Work instructions
If a picture appears in the records, leave it out and transcribe the rest exactly.

━━━ Data

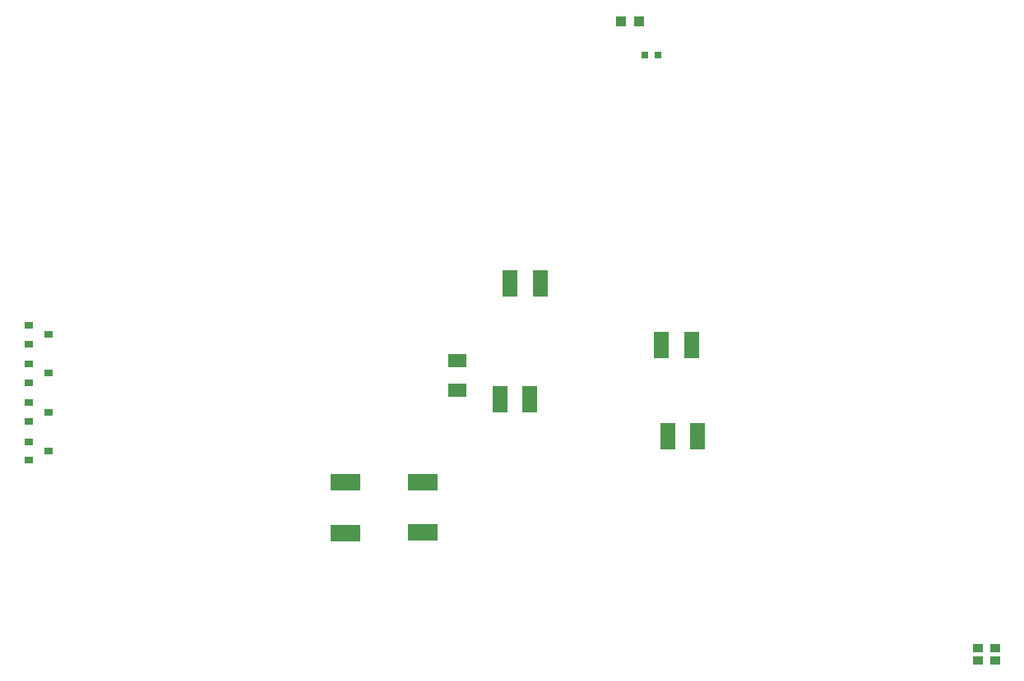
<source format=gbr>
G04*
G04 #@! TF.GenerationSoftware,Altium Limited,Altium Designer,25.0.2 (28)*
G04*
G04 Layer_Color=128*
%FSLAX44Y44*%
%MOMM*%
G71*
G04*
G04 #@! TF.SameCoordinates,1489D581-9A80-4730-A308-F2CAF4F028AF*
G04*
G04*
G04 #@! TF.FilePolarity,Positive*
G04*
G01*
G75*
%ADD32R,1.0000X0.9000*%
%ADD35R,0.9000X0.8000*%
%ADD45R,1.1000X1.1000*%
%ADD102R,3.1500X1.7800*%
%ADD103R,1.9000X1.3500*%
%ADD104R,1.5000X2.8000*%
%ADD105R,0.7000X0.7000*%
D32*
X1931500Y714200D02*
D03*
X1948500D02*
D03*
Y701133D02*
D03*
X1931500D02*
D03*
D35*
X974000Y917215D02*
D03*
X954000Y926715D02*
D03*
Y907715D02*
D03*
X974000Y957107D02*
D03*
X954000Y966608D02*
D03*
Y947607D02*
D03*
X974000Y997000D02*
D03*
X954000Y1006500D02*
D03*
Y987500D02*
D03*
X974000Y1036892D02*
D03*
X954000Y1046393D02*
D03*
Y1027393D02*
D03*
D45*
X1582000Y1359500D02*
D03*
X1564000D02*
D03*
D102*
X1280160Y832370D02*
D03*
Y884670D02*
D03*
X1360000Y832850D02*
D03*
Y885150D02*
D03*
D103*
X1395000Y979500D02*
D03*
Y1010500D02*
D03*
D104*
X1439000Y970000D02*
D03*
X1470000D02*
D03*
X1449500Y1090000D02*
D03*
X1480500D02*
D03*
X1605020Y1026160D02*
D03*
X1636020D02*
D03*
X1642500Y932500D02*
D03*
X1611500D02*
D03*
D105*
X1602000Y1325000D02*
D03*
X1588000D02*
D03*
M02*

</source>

━━━━━━

Problem solution
<source format=gbr>
G04*
G04 #@! TF.GenerationSoftware,Altium Limited,Altium Designer,25.0.2 (28)*
G04*
G04 Layer_Color=128*
%FSLAX44Y44*%
%MOMM*%
G71*
G04*
G04 #@! TF.SameCoordinates,1489D581-9A80-4730-A308-F2CAF4F028AF*
G04*
G04*
G04 #@! TF.FilePolarity,Positive*
G04*
G01*
G75*
%ADD32R,1.0000X0.9000*%
%ADD35R,0.9000X0.8000*%
%ADD45R,1.1000X1.1000*%
%ADD102R,3.1500X1.7800*%
%ADD103R,1.9000X1.3500*%
%ADD104R,1.5000X2.8000*%
%ADD105R,0.7000X0.7000*%
D32*
X1931500Y714200D02*
D03*
X1948500D02*
D03*
Y701133D02*
D03*
X1931500D02*
D03*
D35*
X974000Y917215D02*
D03*
X954000Y926715D02*
D03*
Y907715D02*
D03*
X974000Y957107D02*
D03*
X954000Y966608D02*
D03*
Y947607D02*
D03*
X974000Y997000D02*
D03*
X954000Y1006500D02*
D03*
Y987500D02*
D03*
X974000Y1036892D02*
D03*
X954000Y1046393D02*
D03*
Y1027393D02*
D03*
D45*
X1582000Y1359500D02*
D03*
X1564000D02*
D03*
D102*
X1280160Y832370D02*
D03*
Y884670D02*
D03*
X1360000Y832850D02*
D03*
Y885150D02*
D03*
D103*
X1395000Y979500D02*
D03*
Y1010500D02*
D03*
D104*
X1439000Y970000D02*
D03*
X1470000D02*
D03*
X1449500Y1090000D02*
D03*
X1480500D02*
D03*
X1605020Y1026160D02*
D03*
X1636020D02*
D03*
X1642500Y932500D02*
D03*
X1611500D02*
D03*
D105*
X1602000Y1325000D02*
D03*
X1588000D02*
D03*
M02*

</source>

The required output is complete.